LEMON: But that's not what Black Lives Matter is about. It's not an all-encompassing. So if you are talking about -- if someone started a movement that said cancer matters, and then someone comes and says, why aren't you talking about HIV? It's not the same thing. We're talking about cancer.

So the Black Lives Matter movement is about police brutality and injustice in that manner, not about what is happening in black neighborhoods. There are people who are working on that issue. And if you want to start that issue, why don't you start it? Do you understand what I'm saying?

CREWS: But when you look at the organization, police brutality is not the only thing they are talking about.

LEMON: I know that. I agree. But that's not what the Black Lives Matter movement is about, Terry. Black Lives Matter is about police brutality and about criminal justice. It's not about what happens in communities when it comes to crime, black-on-black crime, people who live near each other, black people kill each other. It is same as whites. Eighty-some percent of white people are killed by white people because of proximity.

CREWS: Very true.

LEMON: It is the same thing with black people. It happens in every single neighborhood. But again, I'm not saying it's not important that those kids died, but it's a different movement.

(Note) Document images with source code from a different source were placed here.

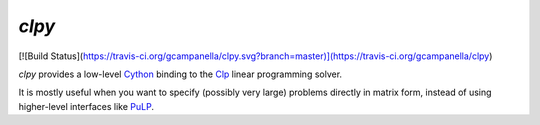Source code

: `clpy`
------

[![Build Status](https://travis-ci.org/gcampanella/clpy.svg?branch=master)](https://travis-ci.org/gcampanella/clpy)

`clpy` provides a low-level Cython_ binding to the Clp_ linear programming solver.

It is mostly useful when you want to specify (possibly very large) problems directly in matrix form, instead of using higher-level interfaces like PuLP_.

.. _Clp: https://projects.coin-or.org/Clp
.. _Cython: http://cython.org/
.. _PuLP: https://github.com/coin-or/pulp

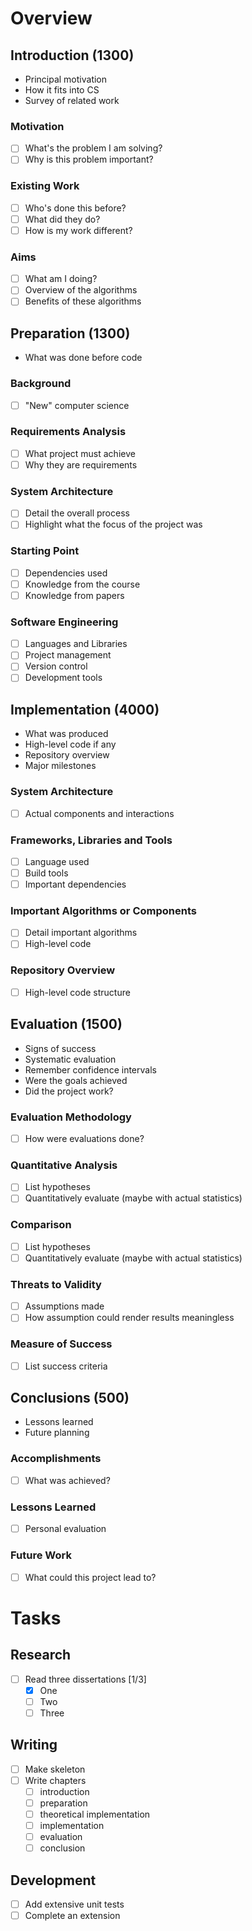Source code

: * Overview
** Introduction (1300)
   * Principal motivation
   * How it fits into CS
   * Survey of related work
*** Motivation
    * [ ] What's the problem I am solving?
    * [ ] Why is this problem important?
*** Existing Work
    * [ ] Who's done this before?
    * [ ] What did they do?
    * [ ] How is my work different?
*** Aims
    * [ ] What am I doing?
    * [ ] Overview of the algorithms
    * [ ] Benefits of these algorithms
** Preparation (1300)
   * What was done before code
*** Background
    * [ ] "New" computer science
*** Requirements Analysis
    * [ ] What project must achieve
    * [ ] Why they are requirements
*** System Architecture
    * [ ] Detail the overall process
    * [ ] Highlight what the focus of the project was
*** Starting Point
    * [ ] Dependencies used
    * [ ] Knowledge from the course
    * [ ] Knowledge from papers
*** Software Engineering
    * [ ] Languages and Libraries
    * [ ] Project management
    * [ ] Version control
    * [ ] Development tools
** Implementation (4000)
   * What was produced
   * High-level code if any
   * Repository overview
   * Major milestones
*** System Architecture
    * [ ] Actual components and interactions
*** Frameworks, Libraries and Tools
    * [ ] Language used
    * [ ] Build tools
    * [ ] Important dependencies
*** Important Algorithms or Components
    * [ ] Detail important algorithms
    * [ ] High-level code
*** Repository Overview
    * [ ] High-level code structure
** Evaluation (1500)
   * Signs of success
   * Systematic evaluation
   * Remember confidence intervals
   * Were the goals achieved
   * Did the project work?
*** Evaluation Methodology
    * [ ] How were evaluations done?
*** Quantitative Analysis
    * [ ] List hypotheses
    * [ ] Quantitatively evaluate (maybe with actual statistics)
*** Comparison
    * [ ] List hypotheses
    * [ ] Quantitatively evaluate (maybe with actual statistics)
*** Threats to Validity
    * [ ] Assumptions made
    * [ ] How assumption could render results meaningless
*** Measure of Success
    * [ ] List success criteria
** Conclusions (500)
   * Lessons learned
   * Future planning
*** Accomplishments
    * [ ] What was achieved?
*** Lessons Learned
    * [ ] Personal evaluation
*** Future Work
    * [ ] What could this project lead to?
* Tasks
** Research
   * [-] Read three dissertations [1/3]
     * [X] One
     * [ ] Two
     * [ ] Three
** Writing
   * [ ] Make skeleton
   * [ ] Write chapters
     * [ ] introduction
     * [ ] preparation
     * [ ] theoretical implementation
     * [ ] implementation
     * [ ] evaluation
     * [ ] conclusion
** Development
   * [ ] Add extensive unit tests
   * [ ] Complete an extension
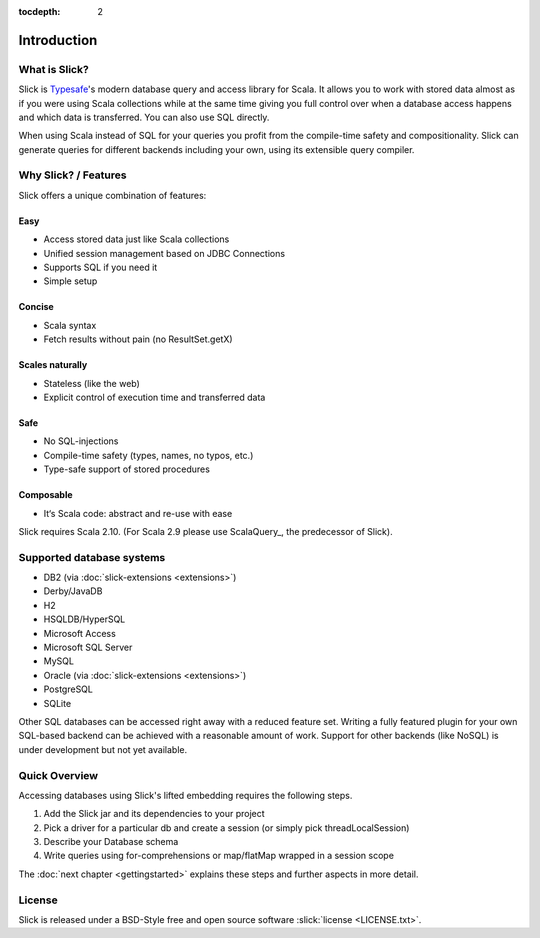 :tocdepth: 2

Introduction
############

What is Slick?
--------------

Slick is `Typesafe <http://www.typesafe.com>`_'s modern database query and access library for Scala. It allows you
to work with stored data almost as if you were using Scala collections while
at the same time giving you full control over when a database access happens
and which data is transferred. You can also use SQL directly.

.. includecode:: code/GettingStartedOverview.scala#what-is-slick-micro-example

When using Scala instead of SQL for your queries you profit from the compile-time safety
and compositionality. Slick can generate queries for different backends including
your own, using its extensible query compiler.

Why Slick? / Features
----------------------------

Slick offers a unique combination of features:

Easy
^^^^^
* Access stored data just like Scala collections
* Unified session management based on JDBC Connections
* Supports SQL if you need it
* Simple setup

Concise
^^^^^^^^
* Scala syntax
* Fetch results without pain (no ResultSet.getX)

Scales naturally
^^^^^^^^^^^^^^^^
* Stateless (like the web)
* Explicit control of execution time and transferred data

Safe
^^^^^^^^
* No SQL-injections
* Compile-time safety (types, names, no typos, etc.)
* Type-safe support of stored procedures

Composable
^^^^^^^^^^^^^^^^
* It‘s Scala code: abstract and re-use with ease


Slick requires Scala 2.10. (For Scala 2.9 please use ScalaQuery_, the predecessor of Slick).

.. _supported-dbs:


Supported database systems
--------------------------

* DB2 (via :doc:`slick-extensions <extensions>`)
* Derby/JavaDB
* H2
* HSQLDB/HyperSQL
* Microsoft Access
* Microsoft SQL Server
* MySQL
* Oracle (via :doc:`slick-extensions <extensions>`)
* PostgreSQL
* SQLite

Other SQL databases can be accessed right away with a reduced feature set.
Writing a fully featured plugin for your own SQL-based backend can be achieved
with a reasonable amount of work. Support for other backends (like NoSQL) is
under development but not yet available.

Quick Overview
--------------

Accessing databases using Slick's lifted embedding requires the following steps.

#. Add the Slick jar and its dependencies to your project
#. Pick a driver for a particular db and create a session (or simply pick threadLocalSession)

   .. includecode:: code/GettingStartedOverview.scala#quick-imports

#. Describe your Database schema

   .. includecode:: code/GettingStartedOverview.scala#quick-schema

#. Write queries using for-comprehensions or map/flatMap wrapped in a session scope

   .. includecode:: code/GettingStartedOverview.scala#quick-query

The :doc:`next chapter <gettingstarted>` explains these steps and further aspects in more detail.

License
-------
Slick is released under a BSD-Style free and open source software :slick:`license <LICENSE.txt>`.
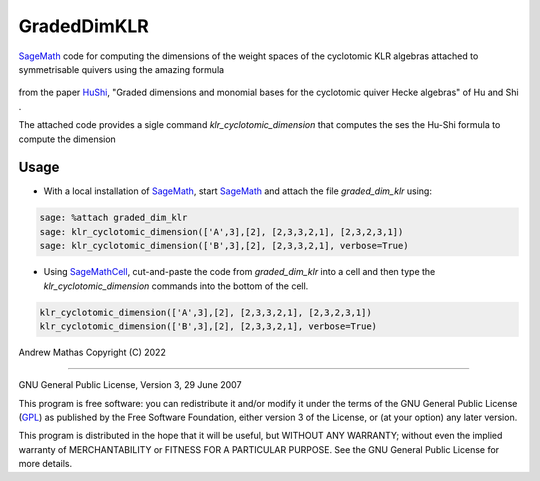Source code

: GradedDimKLR
============

SageMath_ code for computing the dimensions of the weight spaces of the cyclotomic KLR algebras attached to symmetrisable quivers using the amazing formula

    .. math:

        \dim_q e(i)R^\Lambda_\alpha e(j)
          = \sum_{w\in\Sym(i,j)}
              \prod_{t=1}^n[N^\Lambda(w,i,t)}_{i_t}] q_{i_i}^{N^{\Lambda,i,t)-1}}

from the paper HuShi_, "Graded dimensions and monomial bases for the cyclotomic quiver Hecke algebras" of Hu and Shi .

The attached code provides a sigle command `klr_cyclotomic_dimension` that
computes the ses the Hu-Shi formula to compute the dimension

Usage
-----

* With a local installation of SageMath_, start  SageMath_ and attach the file `graded_dim_klr` using:

.. code-block:: python

   sage: %attach graded_dim_klr
   sage: klr_cyclotomic_dimension(['A',3],[2], [2,3,3,2,1], [2,3,2,3,1])
   sage: klr_cyclotomic_dimension(['B',3],[2], [2,3,3,2,1], verbose=True)


* Using SageMathCell_, cut-and-paste the code from `graded_dim_klr` into a cell
  and then type the `klr_cyclotomic_dimension` commands into the bottom of the
  cell.

.. code-block:: python

   klr_cyclotomic_dimension(['A',3],[2], [2,3,3,2,1], [2,3,2,3,1])
   klr_cyclotomic_dimension(['B',3],[2], [2,3,3,2,1], verbose=True)


Andrew Mathas
Copyright (C) 2022

------------

GNU General Public License, Version 3, 29 June 2007

This program is free software: you can redistribute it and/or modify it under
the terms of the GNU General Public License (GPL_) as published by the Free
Software Foundation, either version 3 of the License, or (at your option) any
later version.

This program is distributed in the hope that it will be useful, but WITHOUT ANY
WARRANTY; without even the implied warranty of MERCHANTABILITY or FITNESS FOR A
PARTICULAR PURPOSE.  See the GNU General Public License for more details.

.. _GPL: http://www.gnu.org/licenses/gpl.html
.. _HuShi: https://arxiv.org/abs/2108.05508G
.. _SageMath: https://www.sagemath.org/
.. _SageMathCell: https://sagecell.sagemath.org/
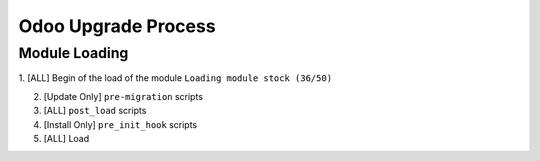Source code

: Odoo Upgrade Process
++++++++++++++++++++

Module Loading
''''''''''''''

1. [ALL] Begin of the load of the module
``Loading module stock (36/50)``

2. [Update Only] ``pre-migration`` scripts

3. [ALL] ``post_load`` scripts

4. [Install Only] ``pre_init_hook`` scripts

5. [ALL] Load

CREWS: Listen, I understand what you're saying. I totally understand. It is about police brutality. That should never be accepted. I am not saying that that's not it. But they are -- there's more there. And when I look -- if they have more on their agenda, we need to ask them about what else is on that agenda, other than police brutality. And that's all I'm doing -- questioning, warning, and watching. And if that bothers you now, that bothers me.

LEMON: I'm over. I'm over, Terry.

CREWS: We're equal. I should be able to say something truthful.

LEMON: I got to go, Terry. I got to go. I got to go. We'll see you. Terry, thank you for coming on. I appreciate it. Thanks, everybody, for watching. I'll see you. Thank you. Our coverage continues.